Explosion in Leverkusener Chemiepark: Keine Hoffnung auf Überlebende
Nach der Explosion im Leverkusener Chemiepark glaubt die Betreiberfirma nicht, die fünf noch vermissten Menschen lebend zu finden. Die Ursache ist weiter unklar.

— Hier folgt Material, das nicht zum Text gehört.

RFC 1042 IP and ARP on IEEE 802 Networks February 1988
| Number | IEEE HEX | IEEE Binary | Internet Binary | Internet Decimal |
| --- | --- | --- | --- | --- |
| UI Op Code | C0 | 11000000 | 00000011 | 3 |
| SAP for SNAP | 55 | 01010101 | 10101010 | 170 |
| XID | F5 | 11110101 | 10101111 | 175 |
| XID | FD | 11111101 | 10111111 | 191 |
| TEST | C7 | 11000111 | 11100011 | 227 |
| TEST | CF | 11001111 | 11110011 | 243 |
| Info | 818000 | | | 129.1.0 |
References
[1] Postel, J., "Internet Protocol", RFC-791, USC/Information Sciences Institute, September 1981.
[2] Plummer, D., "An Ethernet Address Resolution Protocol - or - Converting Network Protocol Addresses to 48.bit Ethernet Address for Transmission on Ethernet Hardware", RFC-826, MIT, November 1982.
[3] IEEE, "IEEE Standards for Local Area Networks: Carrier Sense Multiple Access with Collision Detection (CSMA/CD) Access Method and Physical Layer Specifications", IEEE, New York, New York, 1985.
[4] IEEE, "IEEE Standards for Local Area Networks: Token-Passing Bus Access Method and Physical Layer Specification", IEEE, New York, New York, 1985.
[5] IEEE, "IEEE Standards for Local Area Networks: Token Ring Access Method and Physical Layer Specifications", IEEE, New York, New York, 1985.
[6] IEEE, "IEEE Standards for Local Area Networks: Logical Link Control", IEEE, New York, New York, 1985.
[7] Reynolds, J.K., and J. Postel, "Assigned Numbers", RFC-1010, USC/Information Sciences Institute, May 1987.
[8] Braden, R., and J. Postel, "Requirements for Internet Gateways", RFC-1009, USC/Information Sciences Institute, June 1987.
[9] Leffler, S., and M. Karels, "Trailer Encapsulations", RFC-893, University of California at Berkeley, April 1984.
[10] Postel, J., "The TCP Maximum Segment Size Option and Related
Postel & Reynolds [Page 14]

afp/dpa | Einen Tag nach der schweren Explosion im Leverkusener Chemiepark mit mindestens zwei Toten hat die Betreiberfirma keine Hoffnung mehr, die fünf noch vermissten Menschen lebend zu finden. „Wir gehen davon aus, dass wir sie nicht mehr lebend finden“, sagte Frank Hyldmar, Geschäftsführer von Currenta, am Mittwoch in Leverkusen. Unterdessen ging die Suche nach den Vermissten weiter. Die Unglücksursache blieb weiterhin unklar.
Vier der Vermissten seien Mitarbeiter von Currenta. Bei einem handele es sich um einen Mitarbeiter einer externen Firma. Auch einer der Toten sei bei einem externen Unternehmen angestellt gewesen. „Es lässt sich nicht in Worte fassen, was die Angehörigen durchmachen“, sagte Arbeitsdirektor Wolfgang Homey.
Auch der Leiter des Parks, Lars Friedrich, sprach in einem am Mittwoch auf Twitter veröffentlichten Video von „schwindender“ Hoffnung. Über Nacht seien Sicherheitsmaßnahmen vorgenommen worden. Derzeit werde alles vorbereitet, damit die Ermittlungen zur Unglücksursache beginnen können.
Das nordrhein-westfälische Landesumweltamt (LANUV) geht von „Dioxin,- PCB- und Furanverbindungen“ aus, die über die Rauchwolke in umliegende Wohngebiete getragen wurden. Nach Informationen des Amtes hätten in den betroffenen Tanks unter anderem auch chlorierte Lösungsmittel gelagert, teilte ein Sprecher am Mittwoch mit.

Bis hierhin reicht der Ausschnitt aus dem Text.